Sometimes I wish I had something horrible happen to me just so someone that “loves” me would notice that I am not okay. I’ll thought of the typical poison,cutting,drowning. But now everytime I’m by a road I want to jump infront of it. I’ve even thought o0f how much love and care I would feel if I got cancer. . . I feel selfish and on the right track all at the same time. Am I the only one?
3 comments
Of course you’re not the only one 🙂 just know that we are all here to talk if you need us …I hope that people finally open their eyes and see how amazing you are. Remember, life is beautiful, including you.
Thank you very much. I hope it gets easier for you too!
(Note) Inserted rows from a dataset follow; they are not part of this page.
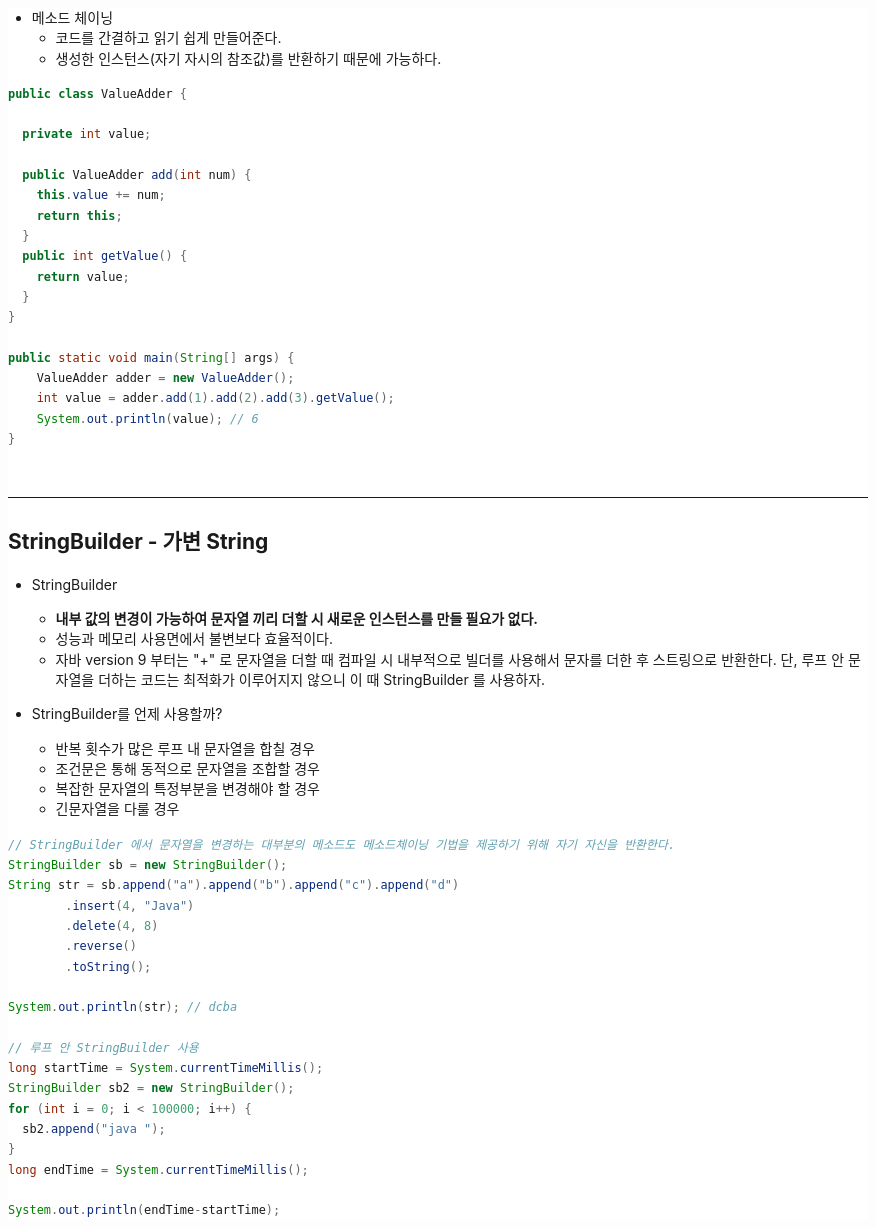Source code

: - 메소드 체이닝  
  - 코드를 간결하고 읽기 쉽게 만들어준다.  
  - 생성한 인스턴스(자기 자시의 참조값)를 반환하기 때문에 가능하다.  

```java
public class ValueAdder {
  
  private int value;
  
  public ValueAdder add(int num) {
    this.value += num;
    return this;
  }
  public int getValue() {
    return value;
  }
}

public static void main(String[] args) {
    ValueAdder adder = new ValueAdder();
    int value = adder.add(1).add(2).add(3).getValue();
    System.out.println(value); // 6
}
```

<br/>
<hr>

## StringBuilder - 가변 String  

- StringBuilder 
  - **내부 값의 변경이 가능하여 문자열 끼리 더할 시 새로운 인스턴스를 만들 필요가 없다.**  
  - 성능과 메모리 사용면에서 불변보다 효율적이다.   
  - 자바 version 9 부터는 "+" 로 문자열을 더할 때 컴파일 시 내부적으로 빌더를 사용해서 문자를 더한 후 스트링으로 반환한다. 단, 루프 안 문자열을 더하는 코드는 최적화가 이루어지지 않으니 이 때 StringBuilder 를 사용하자.  
  
- StringBuilder를 언제 사용할까?  
  - 반복 횟수가 많은 루프 내 문자열을 합칠 경우  
  - 조건문은 통해 동적으로 문자열을 조합할 경우  
  - 복잡한 문자열의 특정부분을 변경해야 할 경우  
  - 긴문자열을 다룰 경우  
  
```java
// StringBuilder 에서 문자열을 변경하는 대부분의 메소드도 메소드체이닝 기법을 제공하기 위해 자기 자신을 반환한다.
StringBuilder sb = new StringBuilder();
String str = sb.append("a").append("b").append("c").append("d")
        .insert(4, "Java")
        .delete(4, 8)
        .reverse()
        .toString();

System.out.println(str); // dcba

// 루프 안 StringBuilder 사용
long startTime = System.currentTimeMillis();
StringBuilder sb2 = new StringBuilder();
for (int i = 0; i < 100000; i++) {
  sb2.append("java ");
}
long endTime = System.currentTimeMillis();

System.out.println(endTime-startTime);
```
  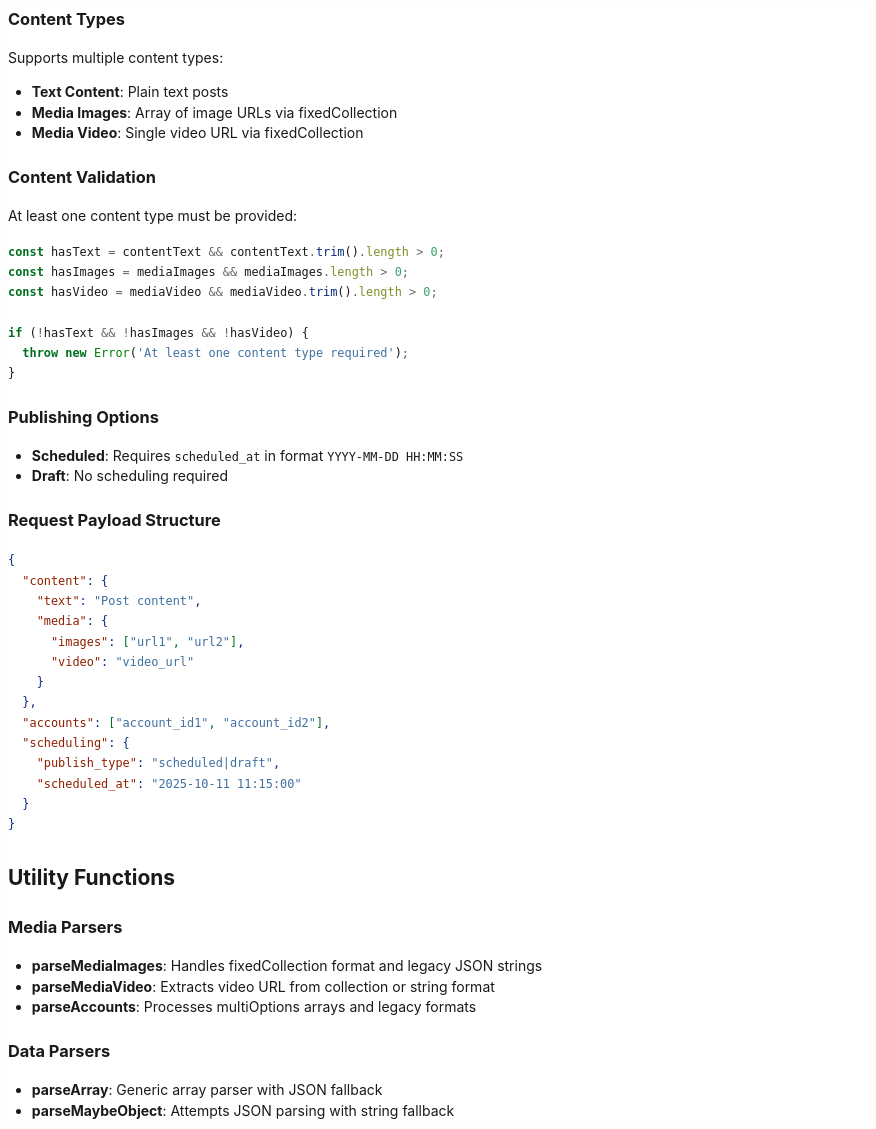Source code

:### Content Types
Supports multiple content types:
- **Text Content**: Plain text posts
- **Media Images**: Array of image URLs via fixedCollection
- **Media Video**: Single video URL via fixedCollection

### Content Validation
At least one content type must be provided:
```typescript
const hasText = contentText && contentText.trim().length > 0;
const hasImages = mediaImages && mediaImages.length > 0;
const hasVideo = mediaVideo && mediaVideo.trim().length > 0;

if (!hasText && !hasImages && !hasVideo) {
  throw new Error('At least one content type required');
}
```

### Publishing Options
- **Scheduled**: Requires `scheduled_at` in format `YYYY-MM-DD HH:MM:SS`
- **Draft**: No scheduling required

### Request Payload Structure
```json
{
  "content": {
    "text": "Post content",
    "media": {
      "images": ["url1", "url2"],
      "video": "video_url"
    }
  },
  "accounts": ["account_id1", "account_id2"],
  "scheduling": {
    "publish_type": "scheduled|draft",
    "scheduled_at": "2025-10-11 11:15:00"
  }
}
```

## Utility Functions

### Media Parsers
- **parseMediaImages**: Handles fixedCollection format and legacy JSON strings
- **parseMediaVideo**: Extracts video URL from collection or string format
- **parseAccounts**: Processes multiOptions arrays and legacy formats

### Data Parsers
- **parseArray**: Generic array parser with JSON fallback
- **parseMaybeObject**: Attempts JSON parsing with string fallback
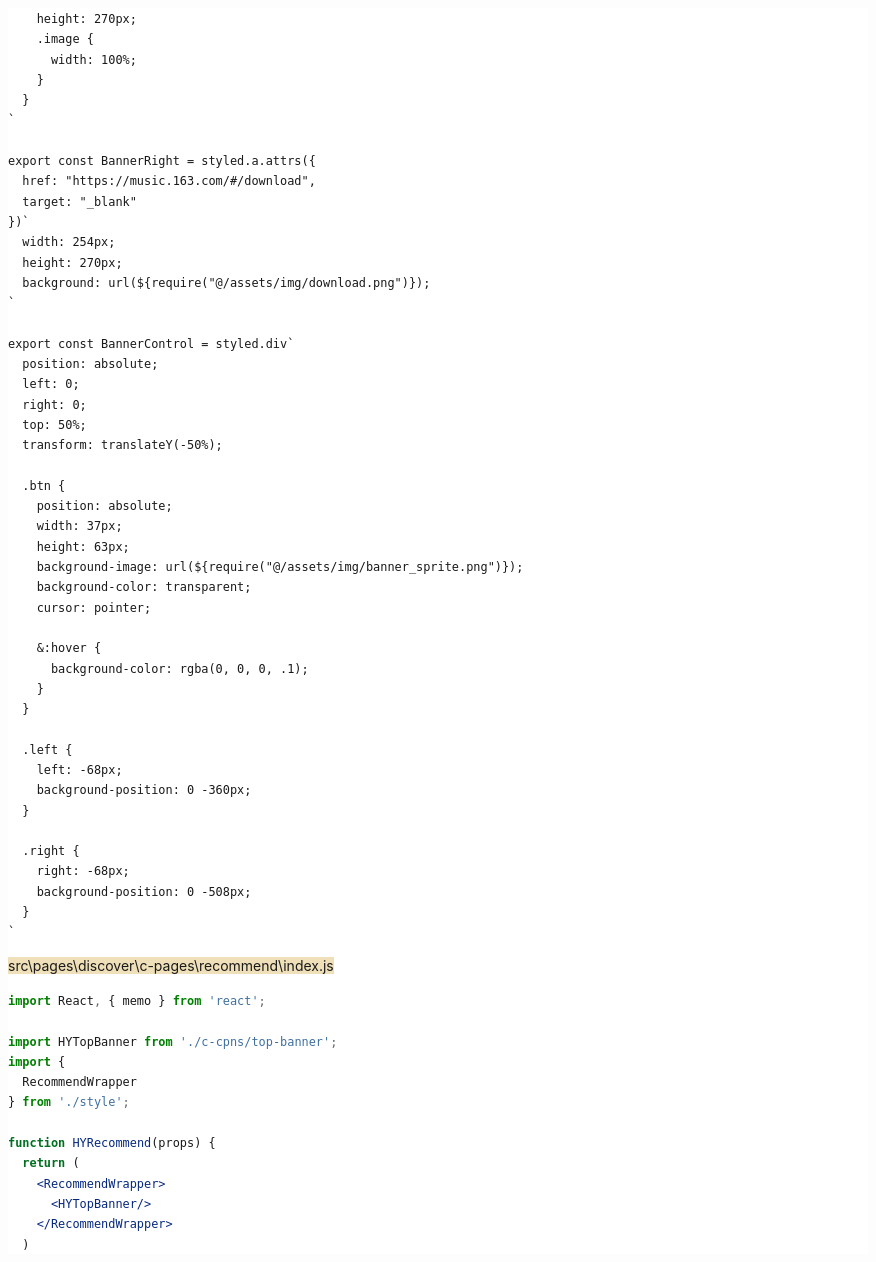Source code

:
 ```less
    height: 270px;
    .image {
      width: 100%;
    }
  }
`

export const BannerRight = styled.a.attrs({
  href: "https://music.163.com/#/download",
  target: "_blank"
})`
  width: 254px;
  height: 270px;
  background: url(${require("@/assets/img/download.png")});
`

export const BannerControl = styled.div`
  position: absolute;
  left: 0;
  right: 0;
  top: 50%;
  transform: translateY(-50%);

  .btn {
    position: absolute;
    width: 37px;
    height: 63px;
    background-image: url(${require("@/assets/img/banner_sprite.png")});
    background-color: transparent;
    cursor: pointer;

    &:hover {
      background-color: rgba(0, 0, 0, .1);
    }
  }

  .left {
    left: -68px;
    background-position: 0 -360px;
  }

  .right {
    right: -68px;
    background-position: 0 -508px;
  }
`
```

<span style="background: #efe0b9">src\pages\discover\c-pages\recommend\index.js</span>

```jsx
import React, { memo } from 'react';

import HYTopBanner from './c-cpns/top-banner';
import { 
  RecommendWrapper
} from './style';

function HYRecommend(props) {
  return (
    <RecommendWrapper>
      <HYTopBanner/>
    </RecommendWrapper>
  )
```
Its kind of funny, I’ve been wishing the opposite. I find myself hoping the next person I meet doesn’t have to find out just how screwed up I am. That one day they won’t get brave enough to ask how I got my scars. That I could walk around in a bikini and show off like all the other girls. I feel like I live out of pity. When I was little I would pray on a rosary that something would happen to me to stand out and be noticed. That I could be liked. After everything that has happened since then, I could have just waited until I bloomed in to my place in the world. Until someone noticed me for who I was and made me feel special and important for how strong I (might) had been. Instead of looking for the ways to fit in right then and there.
Now I’m beginning my bloom all over again. I become strong enough to accept myself. All I was after the trauma was a point of interest. Now I’m just a pity case.